● ACTION ITEM
Return, word for word, the line that contains "This course for" and every line after it through the end of the records.

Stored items

● ● ● ● ●

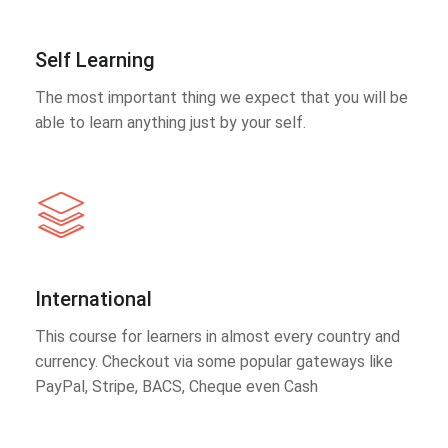
Self Learning
The most important thing we expect that you will be
able to learn anything just by your self.
International
This course for learners in almost every country and
currency. Checkout via some popular gateways like
PayPal, Stripe, BACS, Cheque even Cash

● ● ● ● ●

● TASK SOLUTION
This course for learners in almost every country and
currency. Checkout via some popular gateways like
PayPal, Stripe, BACS, Cheque even Cash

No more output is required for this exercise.